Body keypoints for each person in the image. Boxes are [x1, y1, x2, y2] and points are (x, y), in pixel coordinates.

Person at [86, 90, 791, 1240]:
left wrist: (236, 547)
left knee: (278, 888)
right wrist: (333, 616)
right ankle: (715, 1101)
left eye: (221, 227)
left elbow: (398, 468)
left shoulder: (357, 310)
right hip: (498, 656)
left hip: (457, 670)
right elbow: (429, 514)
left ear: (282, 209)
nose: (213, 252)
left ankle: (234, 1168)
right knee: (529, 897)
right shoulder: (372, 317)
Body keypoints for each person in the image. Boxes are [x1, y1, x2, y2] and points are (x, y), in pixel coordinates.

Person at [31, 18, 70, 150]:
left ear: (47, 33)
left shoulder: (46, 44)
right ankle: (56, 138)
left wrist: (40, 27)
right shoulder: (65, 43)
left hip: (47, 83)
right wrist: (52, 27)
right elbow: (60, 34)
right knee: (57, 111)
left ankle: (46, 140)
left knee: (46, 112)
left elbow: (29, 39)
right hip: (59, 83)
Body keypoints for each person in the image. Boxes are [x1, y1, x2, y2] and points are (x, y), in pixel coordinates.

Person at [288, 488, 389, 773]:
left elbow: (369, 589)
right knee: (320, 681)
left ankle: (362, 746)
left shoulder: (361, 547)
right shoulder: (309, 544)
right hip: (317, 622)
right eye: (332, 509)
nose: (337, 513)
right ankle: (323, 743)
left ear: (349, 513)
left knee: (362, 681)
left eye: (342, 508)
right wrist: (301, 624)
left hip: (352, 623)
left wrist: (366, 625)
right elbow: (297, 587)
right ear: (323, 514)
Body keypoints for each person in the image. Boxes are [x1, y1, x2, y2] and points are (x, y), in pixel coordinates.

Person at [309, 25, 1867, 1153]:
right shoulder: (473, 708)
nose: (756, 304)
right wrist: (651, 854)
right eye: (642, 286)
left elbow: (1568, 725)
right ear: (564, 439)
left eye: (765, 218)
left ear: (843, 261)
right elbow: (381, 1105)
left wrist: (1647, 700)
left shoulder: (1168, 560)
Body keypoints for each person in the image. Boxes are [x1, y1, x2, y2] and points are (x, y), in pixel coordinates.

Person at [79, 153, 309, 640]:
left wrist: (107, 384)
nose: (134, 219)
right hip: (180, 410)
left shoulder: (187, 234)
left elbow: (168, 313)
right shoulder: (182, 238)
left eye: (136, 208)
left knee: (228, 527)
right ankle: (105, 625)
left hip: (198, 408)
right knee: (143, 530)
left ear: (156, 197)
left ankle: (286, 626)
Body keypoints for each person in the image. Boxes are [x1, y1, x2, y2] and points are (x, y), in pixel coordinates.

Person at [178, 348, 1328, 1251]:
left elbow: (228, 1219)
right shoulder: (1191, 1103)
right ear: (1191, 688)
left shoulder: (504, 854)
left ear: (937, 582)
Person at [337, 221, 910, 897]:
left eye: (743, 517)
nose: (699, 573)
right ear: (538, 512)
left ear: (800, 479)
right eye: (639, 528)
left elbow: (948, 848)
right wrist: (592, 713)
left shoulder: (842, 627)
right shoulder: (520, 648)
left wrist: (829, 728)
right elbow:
━━━━━━━━━━━━━━━━
» **Assignment**:
Exact copies of every record above are required.

» **Output of the task**:
Body keypoints for each person in the image. Boxes are [x1, y1, x2, y2] and points are (x, y), in pixel coordinates.

Person at [86, 90, 791, 1240]:
left wrist: (236, 547)
left knee: (278, 888)
right wrist: (333, 616)
right ankle: (715, 1101)
left eye: (221, 227)
left elbow: (398, 468)
left shoulder: (357, 310)
right hip: (498, 656)
left hip: (457, 670)
right elbow: (429, 514)
left ear: (282, 209)
nose: (213, 252)
left ankle: (234, 1168)
right knee: (529, 897)
right shoulder: (372, 317)
Body keypoints for each person in the image. Boxes are [x1, y1, x2, y2] and points are (x, y), in pixel coordinates.

Person at [31, 18, 70, 150]:
left ear: (47, 33)
left shoulder: (46, 44)
right ankle: (56, 138)
left wrist: (40, 27)
right shoulder: (65, 43)
left hip: (47, 83)
right wrist: (52, 27)
right elbow: (60, 34)
right knee: (57, 111)
left ankle: (46, 140)
left knee: (46, 112)
left elbow: (29, 39)
right hip: (59, 83)
Body keypoints for each person in the image. Boxes are [x1, y1, x2, y2] and points are (x, y), in pixel coordinates.

Person at [288, 488, 389, 773]:
left elbow: (369, 589)
right knee: (320, 681)
left ankle: (362, 746)
left shoulder: (361, 547)
right shoulder: (309, 544)
right hip: (317, 622)
right eye: (332, 509)
nose: (337, 513)
right ankle: (323, 743)
left ear: (349, 513)
left knee: (362, 681)
left eye: (342, 508)
right wrist: (301, 624)
left hip: (352, 623)
left wrist: (366, 625)
right elbow: (297, 587)
right ear: (323, 514)
Body keypoints for each person in the image. Boxes are [x1, y1, x2, y2] and points are (x, y), in pixel coordinates.

Person at [309, 25, 1867, 1153]:
right shoulder: (473, 708)
nose: (756, 304)
right wrist: (651, 854)
right eye: (642, 286)
left elbow: (1568, 725)
right ear: (564, 439)
left eye: (765, 218)
left ear: (843, 261)
right elbow: (381, 1105)
left wrist: (1647, 700)
left shoulder: (1168, 560)
Body keypoints for each person in the image. Boxes are [x1, y1, x2, y2] and points are (x, y), in pixel coordinates.

Person at [79, 153, 309, 640]:
left wrist: (107, 384)
nose: (134, 219)
right hip: (180, 410)
left shoulder: (187, 234)
left elbow: (168, 313)
right shoulder: (182, 238)
left eye: (136, 208)
left knee: (228, 527)
right ankle: (105, 625)
left hip: (198, 408)
right knee: (143, 530)
left ear: (156, 197)
left ankle: (286, 626)
Body keypoints for each person in the image. Boxes are [x1, y1, x2, y2] and points are (x, y), in pixel coordinates.

Person at [178, 348, 1328, 1251]:
left elbow: (228, 1219)
right shoulder: (1191, 1103)
right ear: (1191, 688)
left shoulder: (504, 854)
left ear: (937, 582)
Person at [337, 221, 910, 897]:
left eye: (743, 517)
nose: (699, 573)
right ear: (538, 512)
left ear: (800, 479)
right eye: (639, 528)
left elbow: (948, 848)
right wrist: (592, 713)
left shoulder: (842, 627)
right shoulder: (520, 648)
left wrist: (829, 728)
right elbow:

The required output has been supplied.